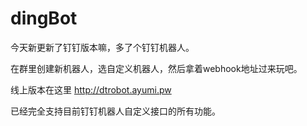 # dingBot

今天新更新了钉钉版本嘛，多了个钉钉机器人。

在群里创建新机器人，选自定义机器人，然后拿着webhook地址过来玩吧。

线上版本在这里 http://dtrobot.ayumi.pw

已经完全支持目前钉钉机器人自定义接口的所有功能。
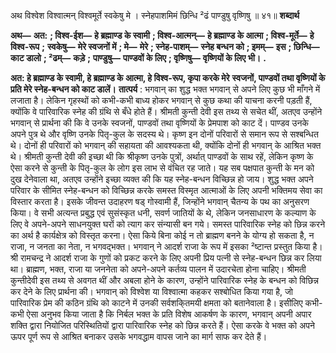  

अथ विश्वेश विश्वात्मन् विश्वमूर्ते स्वकेषु मे । स्नेहपाशमिमं छिन्धि ²ढं पाण्डुषु वृष्णिषु ॥ ४१॥ **शब्दार्थ** 

**अथ—** **अत:** **; विश्व-ईश—** **हे ब्रह्माण्ड के स्वामी** **; विश्व-आत्मन्—** **हे ब्रह्माण्ड के आत्मा** **; विश्व-मूर्ते—** **हे विश्व-रूप** **;** **स्वकेषु—** **मेरे स्वजनों में** **; मे—** **मेरे** **; स्नेह-पाशम्—** **स्नेह बन्धन को** **; इमम्—** **इस** **; छिन्धि—** **काट डालो** **; ²ढम्—** **कड़े** **;** **पाण्डुषु—** **पाण्डवों के लिए** **; वृष्णिषु—** **वृष्णियों के लिए भी।** **.** 

**अत: हे ब्रह्माण्ड के स्वामी, हे ब्रह्माण्ड के आत्मा, हे विश्व-रूप, कृपा करके मेरे** **स्वजनों, पाण्डवों तथा वृष्णियों के प्रति मेरे स्नेह-बन्धन को काट डालें।** **तात्पर्य** : भगवान् का शुद्ध भक्त भगवान् से अपने लिए कुछ भी माँगने में लजाता है। लेकिन गृहस्थों को कभी-कभी बाध्य होकर भगवान् से कुछ कथा की याचना करनी पड़ती हैं, क्योंकि वे पारिवारिक स्नेह की ग्रंथि से बँधे होते हैं। श्रीमती कुन्ती देवी इस तथ्य से सचेत थीं, अतएव उन्होंने भगवान् से प्रार्थना की कि वे उनके स्वजनों, पाण्डवों तथा वृष्णियों के प्रेमपाश को काट दें। पाण्डव उनके अपने पुत्र थे और वृष्णि उनके पितृ-कुल के सदस्य थे। कृष्ण इन दोनों परिवारों से समान रूप से सश्बन्धित थे। दोनों ही परिवारों को भगवान् की सहायता की आवश्यकता थी, क्योंकि दोनों ही भगवान् के आश्रित भक्त थे। श्रीमती कुन्ती देवी की इच्छा थी कि श्रीकृष्ण उनके पुत्रों, अर्थात् पाण्डवों के साथ रहें, लेकिन कृष्ण के ऐसा करने से कुन्ती के पितृ-कुल के लोग इस लाभ से वंचित रह जाते। यह सब पक्षपात कुन्ती के मन को दुख देनेवाला था, अतएव उन्होंने इच्छा व्यक्त की कि यह स्नेह-बन्धन विच्छिन्न हो जाय। शुद्ध भक्त अपने परिवार के सीमित स्नेह-बन्धन को विच्छिन्न करके समस्त विस्मृत आत्माओं के लिए अपनी भक्तिमय सेवा का विस्तार करता है। इसके जीवन्त उदाहरण षड् गोस्वामी हैं, जिन्होंने भगवान् चैतन्य के पथ का अनुसरण किया। वे सभी अत्यन्त प्रबुद्ध एवं सुसंस्कृत धनी, सवर्ण जातियों के थे, लेकिन जनसाधारण के कल्याण के लिए वे अपने-अपने साधनयुक्त घरों को त्याग कर संन्यासी बन गये। समस्त पारिवारिक स्नेह को छिन्न करने का अर्थ है कार्यक्षेत्र को विस्तृत करना। ऐसा किये बिना कोई न तो ब्राह्मण बनने के योग्य हो सकता है, न राजा, न जनता का नेता, न भगवद्भक्त। भगवान् ने आदर्श राजा के रूप में इसका ²ष्टान्त प्रस्तुत किया है। श्री रामचन्द्र ने आदर्श राजा के गुणों को प्रकट करने के लिए अपनी प्रिय पत्नी से स्नेह-बन्धन छिन्न कर लिया था। ब्राह्मण, भक्त, राजा या जननेता को अपने-अपने कर्तव्य पालन में उदारचेता होना चाहिए। श्रीमती कुन्तीदेवी इस तथ्य से अवगत थीं और अबला होने के कारण, उन्होंने पारिवारिक स्नेह के बन्धन को विछिन्न कर देने के लिए प्रार्थना की। भगवान् को विश्वेश या विश्वात्मा कहकर सश्बोधित किया गया है, जो पारिवारिक प्रेम की कठिन ग्रंथि को काटने में उनकी सर्वशकि्तमयी क्षमता को बतानेवाला है। इसीलिए कभी-कभी ऐसा अनुभव किया जाता है कि निर्बल भक्त के प्रति विशेष आकर्षण के कारण, भगवान् अपनी अपार शक्ति द्वारा नियोजित परिस्थितियों द्वारा पारिवारिक स्नेह को छिन्न करते हैं। ऐसा करके वे भक्त को अपने ऊपर पूर्ण रूप से आश्रित बनाकर उसके भगवद्धाम वापस जाने का मार्ग साफ कर देते हैं। 
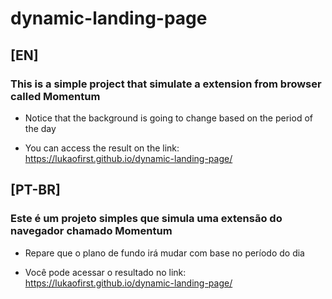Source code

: # dynamic-landing-page

## [EN]

### This is a simple project that simulate a extension from browser called Momentum 

* Notice that the background is going to change based on the period of the day

* You can access the result on the link: https://lukaofirst.github.io/dynamic-landing-page/ 

## [PT-BR]

### Este é um projeto simples que simula uma extensão do navegador chamado Momentum

* Repare que o plano de fundo irá mudar com base no período do dia

* Você pode acessar o resultado no link: https://lukaofirst.github.io/dynamic-landing-page/ 
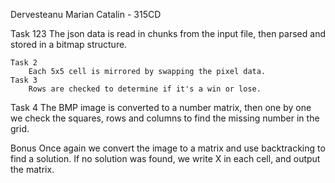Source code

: Dervesteanu Marian Catalin - 315CD

Task 123
	The json data is read in chunks from the input file, then parsed and 
	stored in a bitmap structure.
	
	Task 2
		Each 5x5 cell is mirrored by swapping the pixel data. 
	Task 3
		Rows are checked to determine if it's a win or lose. 
		
Task 4
	The BMP image is converted to a number matrix, then one by one we 
	check the squares, rows and columns to find the missing number in 
	the grid. 
	
Bonus
	Once again we convert the image to a matrix and use backtracking to 
	find a solution. If no solution was found, we write X in each cell, 
	and output the matrix.
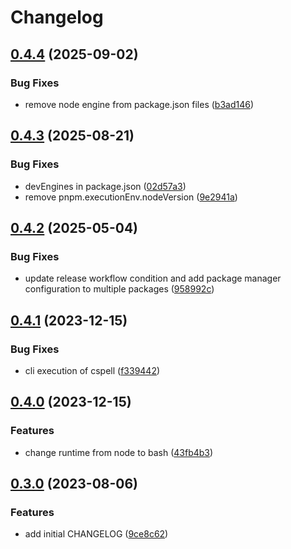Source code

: # Changelog

## [0.4.4](https://github.com/nozomiishii/configs/compare/@nozomiishii/cspell-config-v0.4.3...@nozomiishii/cspell-config-v0.4.4) (2025-09-02)

### Bug Fixes

- remove node engine from package.json files ([b3ad146](https://github.com/nozomiishii/configs/commit/b3ad14646e733a4c7435544e76b8a7238f333388))

## [0.4.3](https://github.com/nozomiishii/configs/compare/@nozomiishii/cspell-config-v0.4.2...@nozomiishii/cspell-config-v0.4.3) (2025-08-21)

### Bug Fixes

- devEngines in package.json ([02d57a3](https://github.com/nozomiishii/configs/commit/02d57a31f4d4d403b14ad223661c9531faeda296))
- remove pnpm.executionEnv.nodeVersion ([9e2941a](https://github.com/nozomiishii/configs/commit/9e2941a0b00a83a5dc00391a533eccd3dd9b7824))

## [0.4.2](https://github.com/nozomiishii/configs/compare/@nozomiishii/cspell-config-v0.4.1...@nozomiishii/cspell-config-v0.4.2) (2025-05-04)

### Bug Fixes

- update release workflow condition and add package manager configuration to multiple packages ([958992c](https://github.com/nozomiishii/configs/commit/958992ccd8bdaf906a50bb769ec45459fab81210))

## [0.4.1](https://github.com/nozomiishii/configs/compare/@nozomiishii/cspell-config-v0.4.0...@nozomiishii/cspell-config-v0.4.1) (2023-12-15)

### Bug Fixes

- cli execution of cspell ([f339442](https://github.com/nozomiishii/configs/commit/f339442e582517185d6a2f686bac29ff0b087f76))

## [0.4.0](https://github.com/nozomiishii/configs/compare/@nozomiishii/cspell-config-v0.3.0...@nozomiishii/cspell-config-v0.4.0) (2023-12-15)

### Features

- change runtime from node to bash ([43fb4b3](https://github.com/nozomiishii/configs/commit/43fb4b39ee6748e44f10b2273b436fa6aa92c937))

## [0.3.0](https://github.com/nozomiishii/configs/compare/@nozomiishii/cspell-config-v0.2.0...@nozomiishii/cspell-config-v0.3.0) (2023-08-06)

### Features

- add initial CHANGELOG ([9ce8c62](https://github.com/nozomiishii/configs/commit/9ce8c62626daccb52d6855312820188fbb069a18))
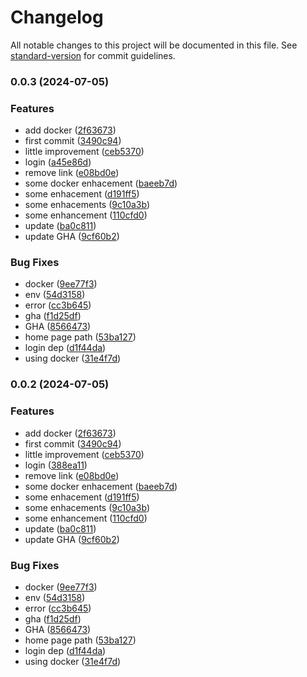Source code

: # Changelog

All notable changes to this project will be documented in this file. See [standard-version](https://github.com/conventional-changelog/standard-version) for commit guidelines.

### 0.0.3 (2024-07-05)


### Features

* add docker ([2f63673](https://github.com/ale-grosselle/microsites-monorepo/commit/2f6367308f8f55b629a4db1e09ee8d681626da4e))
* first commit ([3490c94](https://github.com/ale-grosselle/microsites-monorepo/commit/3490c943be8879788e032deabcc907c5add62349))
* little improvement ([ceb5370](https://github.com/ale-grosselle/microsites-monorepo/commit/ceb5370ed8418e2f6299316d6153d8912e05bce9))
* login ([a45e86d](https://github.com/ale-grosselle/microsites-monorepo/commit/a45e86dba2c2468cd21d2414b59f48ca6c74ca49))
* remove link ([e08bd0e](https://github.com/ale-grosselle/microsites-monorepo/commit/e08bd0ef773637afcc64f70117d6c16e857f50c2))
* some docker enhacement ([baeeb7d](https://github.com/ale-grosselle/microsites-monorepo/commit/baeeb7dd2fe1f3cd0677830f697af520bde75da0))
* some enhacement ([d191ff5](https://github.com/ale-grosselle/microsites-monorepo/commit/d191ff5e7eec3e6b23274cbf15010a8eec8e199c))
* some enhacements ([9c10a3b](https://github.com/ale-grosselle/microsites-monorepo/commit/9c10a3bd8067af21c6feaef257417958c998ab3c))
* some enhancement ([110cfd0](https://github.com/ale-grosselle/microsites-monorepo/commit/110cfd0cbabd6e1c83ef51d96e42ed0e83825805))
* update ([ba0c811](https://github.com/ale-grosselle/microsites-monorepo/commit/ba0c811684697cb89b2e315b8bb6a0225c7fe726))
* update GHA ([9cf60b2](https://github.com/ale-grosselle/microsites-monorepo/commit/9cf60b2be928935660e04b4bbbab958fad7e266c))


### Bug Fixes

* docker ([9ee77f3](https://github.com/ale-grosselle/microsites-monorepo/commit/9ee77f3f49d56ee252ad26141420b0c2cab8d6e4))
* env ([54d3158](https://github.com/ale-grosselle/microsites-monorepo/commit/54d31583ed227e597e0f0e2dbaf0d954d5083dc5))
* error ([cc3b645](https://github.com/ale-grosselle/microsites-monorepo/commit/cc3b645e74d03766c20409174398cfad06f0d8dd))
* gha ([f1d25df](https://github.com/ale-grosselle/microsites-monorepo/commit/f1d25dfc982afa61aa32e43fd2e459244f596a21))
* GHA ([8566473](https://github.com/ale-grosselle/microsites-monorepo/commit/8566473b184b12a9668d5079a8a11a27fe372c8a))
* home page path ([53ba127](https://github.com/ale-grosselle/microsites-monorepo/commit/53ba1272853e57bddf07fa1246890a4f772c35b9))
* login dep ([d1f44da](https://github.com/ale-grosselle/microsites-monorepo/commit/d1f44dabc06cb178bea1be7168d7894cf9eadc10))
* using docker ([31e4f7d](https://github.com/ale-grosselle/microsites-monorepo/commit/31e4f7dc5c7d13fdd1cdf1bc8645d1d9abdd9d53))

### 0.0.2 (2024-07-05)


### Features

* add docker ([2f63673](https://github.com/ale-grosselle/microsites-monorepo/commit/2f6367308f8f55b629a4db1e09ee8d681626da4e))
* first commit ([3490c94](https://github.com/ale-grosselle/microsites-monorepo/commit/3490c943be8879788e032deabcc907c5add62349))
* little improvement ([ceb5370](https://github.com/ale-grosselle/microsites-monorepo/commit/ceb5370ed8418e2f6299316d6153d8912e05bce9))
* login ([388ea11](https://github.com/ale-grosselle/microsites-monorepo/commit/388ea110e2758262e8e9a402a8df0a7cfa5698f9))
* remove link ([e08bd0e](https://github.com/ale-grosselle/microsites-monorepo/commit/e08bd0ef773637afcc64f70117d6c16e857f50c2))
* some docker enhacement ([baeeb7d](https://github.com/ale-grosselle/microsites-monorepo/commit/baeeb7dd2fe1f3cd0677830f697af520bde75da0))
* some enhacement ([d191ff5](https://github.com/ale-grosselle/microsites-monorepo/commit/d191ff5e7eec3e6b23274cbf15010a8eec8e199c))
* some enhacements ([9c10a3b](https://github.com/ale-grosselle/microsites-monorepo/commit/9c10a3bd8067af21c6feaef257417958c998ab3c))
* some enhancement ([110cfd0](https://github.com/ale-grosselle/microsites-monorepo/commit/110cfd0cbabd6e1c83ef51d96e42ed0e83825805))
* update ([ba0c811](https://github.com/ale-grosselle/microsites-monorepo/commit/ba0c811684697cb89b2e315b8bb6a0225c7fe726))
* update GHA ([9cf60b2](https://github.com/ale-grosselle/microsites-monorepo/commit/9cf60b2be928935660e04b4bbbab958fad7e266c))


### Bug Fixes

* docker ([9ee77f3](https://github.com/ale-grosselle/microsites-monorepo/commit/9ee77f3f49d56ee252ad26141420b0c2cab8d6e4))
* env ([54d3158](https://github.com/ale-grosselle/microsites-monorepo/commit/54d31583ed227e597e0f0e2dbaf0d954d5083dc5))
* error ([cc3b645](https://github.com/ale-grosselle/microsites-monorepo/commit/cc3b645e74d03766c20409174398cfad06f0d8dd))
* gha ([f1d25df](https://github.com/ale-grosselle/microsites-monorepo/commit/f1d25dfc982afa61aa32e43fd2e459244f596a21))
* GHA ([8566473](https://github.com/ale-grosselle/microsites-monorepo/commit/8566473b184b12a9668d5079a8a11a27fe372c8a))
* home page path ([53ba127](https://github.com/ale-grosselle/microsites-monorepo/commit/53ba1272853e57bddf07fa1246890a4f772c35b9))
* login dep ([d1f44da](https://github.com/ale-grosselle/microsites-monorepo/commit/d1f44dabc06cb178bea1be7168d7894cf9eadc10))
* using docker ([31e4f7d](https://github.com/ale-grosselle/microsites-monorepo/commit/31e4f7dc5c7d13fdd1cdf1bc8645d1d9abdd9d53))
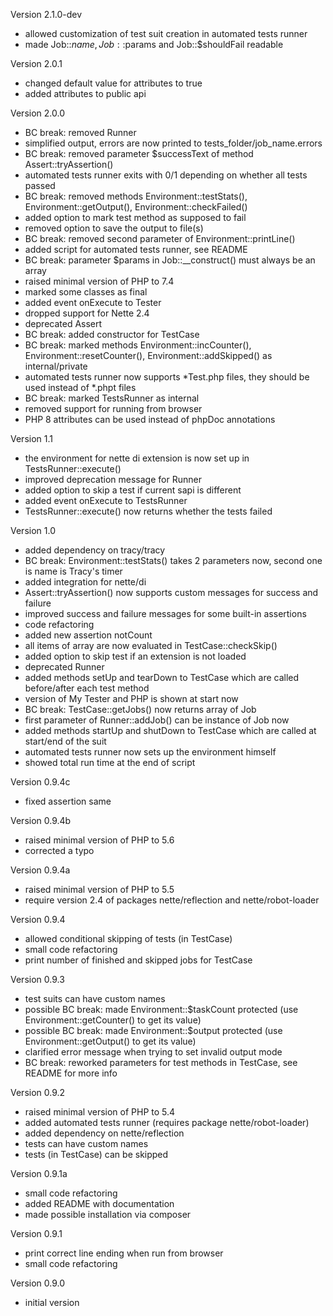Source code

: Version 2.1.0-dev
- allowed customization of test suit creation in automated tests runner
- made Job::$name, Job::$params and Job::$shouldFail readable

Version 2.0.1
- changed default value for attributes to true
- added attributes to public api

Version 2.0.0
- BC break: removed Runner
- simplified output, errors are now printed to tests_folder/job_name.errors
- BC break: removed parameter $successText of method Assert::tryAssertion()
- automated tests runner exits with 0/1 depending on whether all tests passed
- BC break: removed methods Environment::testStats(), Environment::getOutput(), Environment::checkFailed()
- added option to mark test method as supposed to fail
- removed option to save the output to file(s)
- BC break: removed second parameter of Environment::printLine()
- added script for automated tests runner, see README
- BC break: parameter $params in Job::__construct() must always be an array
- raised minimal version of PHP to 7.4
- marked some classes as final
- added event onExecute to Tester
- dropped support for Nette 2.4
- deprecated Assert
- BC break: added constructor for TestCase
- BC break: marked methods Environment::incCounter(), Environment::resetCounter(), Environment::addSkipped() as internal/private
- automated tests runner now supports *Test.php files, they should be used instead of *.phpt files
- BC break: marked TestsRunner as internal
- removed support for running from browser
- PHP 8 attributes can be used instead of phpDoc annotations

Version 1.1
- the environment for nette di extension is now set up in TestsRunner::execute()
- improved deprecation message for Runner
- added option to skip a test if current sapi is different
- added event onExecute to TestsRunner
- TestsRunner::execute() now returns whether the tests failed

Version 1.0
- added dependency on tracy/tracy
- BC break: Environment::testStats() takes 2 parameters now, second one is name is Tracy's timer
- added integration for nette/di
- Assert::tryAssertion() now supports custom messages for success and failure
- improved success and failure messages for some built-in assertions
- code refactoring
- added new assertion notCount
- all items of array are now evaluated in TestCase::checkSkip()
- added option to skip test if an extension is not loaded
- deprecated Runner
- added methods setUp and tearDown to TestCase which are called before/after each test method
- version of My Tester and PHP is shown at start now
- BC break: TestCase::getJobs() now returns array of Job
- first parameter of Runner::addJob() can be instance of Job now
- added methods startUp and shutDown to TestCase which are called at start/end of the suit
- automated tests runner now sets up the environment himself
- showed total run time at the end of script

Version 0.9.4c
- fixed assertion same

Version 0.9.4b
- raised minimal version of PHP to 5.6
- corrected a typo

Version 0.9.4a
- raised minimal version of PHP to 5.5
- require version 2.4 of packages nette/reflection and nette/robot-loader

Version 0.9.4
- allowed conditional skipping of tests (in TestCase)
- small code refactoring
- print number of finished and skipped jobs for TestCase

Version 0.9.3
- test suits can have custom names
- possible BC break: made Environment::$taskCount protected (use Environment::getCounter() to get its value)
- possible BC break: made Environment::$output protected (use Environment::getOutput() to get its value)
- clarified error message when trying to set invalid output mode
- BC break: reworked parameters for test methods in TestCase, see README for more info

Version 0.9.2
- raised minimal version of PHP to 5.4
- added automated tests runner (requires package nette/robot-loader)
- added dependency on nette/reflection
- tests can have custom names
- tests (in TestCase) can be skipped

Version 0.9.1a
- small code refactoring
- added README with documentation
- made possible installation via composer

Version 0.9.1
- print correct line ending when run from browser
- small code refactoring

Version 0.9.0
- initial version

--------------------------------------------------

Turn the lines above, from the line with "Version 2.0.1" up to and including the line with "- added attributes to public api", into a numbered list, leaving out any blank lines.

1. Version 2.0.1
2. - changed default value for attributes to true
3. - added attributes to public api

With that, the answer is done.